— Document —
▼▼▼

# Reported scammer contacting TUGGERS through marketplace



## TUGBrian (Jan 15, 2015)

nora.aruba@outlook.com

have gotten a number of "reports" about this lady from members today that she is contacting them through their marketplace ads.   (wish ads)

always remember folks, trust...but verify!

there are links at the bottom of the marketplace on how to verify a rental is legitimate, and a checklist for a timeshare buyer!

You put yourself at far too much risk if you do not take the extra few minutes to verify a transaction is on the up and up before you send any money!


----------



## TUGBrian (Mar 2, 2015)

again, I cannot stress this enough...no matter where you see an ad...or who contacts you...or whatever company that person says they work for:

ALWAYS VERIFY A RENTAL BEFORE SENDING ANY MONEY, IF YOU CANNOT VERIFY THE RENTAL 100% DO NOT SEND MONEY!


http://tug2.net/timeshare_advice/timeshare_rental_verification.html

This link takes you to our advice article on how to verify a Timeshare Rental is legitimate.

▲▲▲

— Requirement 1 —
Reproduce the part of the scam-warning thread from "have gotten a" down to "folks, trust...but verify!", word for word.

(Listings of elements and regions)
▼▼▼

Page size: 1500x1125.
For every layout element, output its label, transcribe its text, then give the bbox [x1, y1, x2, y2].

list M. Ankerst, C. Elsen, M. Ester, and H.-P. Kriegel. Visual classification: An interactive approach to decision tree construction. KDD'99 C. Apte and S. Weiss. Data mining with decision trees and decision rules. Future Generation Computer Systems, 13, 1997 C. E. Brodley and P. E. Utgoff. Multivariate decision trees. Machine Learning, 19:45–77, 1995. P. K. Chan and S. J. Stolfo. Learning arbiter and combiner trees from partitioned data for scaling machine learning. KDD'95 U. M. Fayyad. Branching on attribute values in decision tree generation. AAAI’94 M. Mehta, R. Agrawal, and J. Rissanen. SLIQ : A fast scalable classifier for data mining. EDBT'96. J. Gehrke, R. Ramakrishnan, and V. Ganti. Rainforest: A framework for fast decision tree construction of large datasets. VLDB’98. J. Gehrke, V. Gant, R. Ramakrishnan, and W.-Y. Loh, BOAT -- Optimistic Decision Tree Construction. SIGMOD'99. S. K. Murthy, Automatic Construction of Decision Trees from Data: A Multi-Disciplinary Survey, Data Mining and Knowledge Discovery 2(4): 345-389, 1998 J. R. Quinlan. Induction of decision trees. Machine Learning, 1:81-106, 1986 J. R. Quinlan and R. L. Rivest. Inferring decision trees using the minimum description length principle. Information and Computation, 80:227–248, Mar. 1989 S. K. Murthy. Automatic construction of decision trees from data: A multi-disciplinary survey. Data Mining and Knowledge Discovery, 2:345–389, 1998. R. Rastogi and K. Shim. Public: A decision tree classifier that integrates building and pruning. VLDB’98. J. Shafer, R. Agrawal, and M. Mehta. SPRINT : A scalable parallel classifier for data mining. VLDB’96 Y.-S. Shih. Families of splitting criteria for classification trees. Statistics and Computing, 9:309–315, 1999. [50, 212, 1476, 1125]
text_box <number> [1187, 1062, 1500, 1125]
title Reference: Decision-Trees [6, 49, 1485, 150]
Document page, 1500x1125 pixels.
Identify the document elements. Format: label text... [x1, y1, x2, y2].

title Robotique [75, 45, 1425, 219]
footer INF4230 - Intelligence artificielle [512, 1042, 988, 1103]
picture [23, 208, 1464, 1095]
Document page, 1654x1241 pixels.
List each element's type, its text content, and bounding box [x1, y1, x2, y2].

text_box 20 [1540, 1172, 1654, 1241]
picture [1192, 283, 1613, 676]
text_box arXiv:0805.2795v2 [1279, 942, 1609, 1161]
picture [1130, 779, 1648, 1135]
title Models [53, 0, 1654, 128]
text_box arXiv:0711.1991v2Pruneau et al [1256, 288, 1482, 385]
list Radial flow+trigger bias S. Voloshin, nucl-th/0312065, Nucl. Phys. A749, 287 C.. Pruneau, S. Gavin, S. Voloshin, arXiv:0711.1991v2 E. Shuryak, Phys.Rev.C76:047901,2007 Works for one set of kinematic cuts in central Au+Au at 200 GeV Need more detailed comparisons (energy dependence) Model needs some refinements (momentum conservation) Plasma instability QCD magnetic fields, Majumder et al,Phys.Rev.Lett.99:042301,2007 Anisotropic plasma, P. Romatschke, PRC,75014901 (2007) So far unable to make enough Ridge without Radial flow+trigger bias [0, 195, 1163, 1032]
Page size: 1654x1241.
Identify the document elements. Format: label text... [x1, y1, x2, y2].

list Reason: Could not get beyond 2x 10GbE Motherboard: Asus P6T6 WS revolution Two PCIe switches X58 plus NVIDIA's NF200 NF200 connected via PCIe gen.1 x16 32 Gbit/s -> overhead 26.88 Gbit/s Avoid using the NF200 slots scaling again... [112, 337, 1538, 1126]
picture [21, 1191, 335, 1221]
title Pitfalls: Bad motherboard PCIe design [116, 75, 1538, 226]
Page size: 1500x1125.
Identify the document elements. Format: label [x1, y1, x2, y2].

▲▲▲

— Requirement 2 —
Write out the listings from their first line down to and including the line containing "For every layout", unchanged.

— Written answer 1 —
have gotten a number of "reports" about this lady from members today that she is contacting them through their marketplace ads.   (wish ads)

always remember folks, trust...but verify!

— Written answer 2 —
Page size: 1500x1125.
For every layout element, output its label, transcribe its text, then give the bbox [x1, y1, x2, y2].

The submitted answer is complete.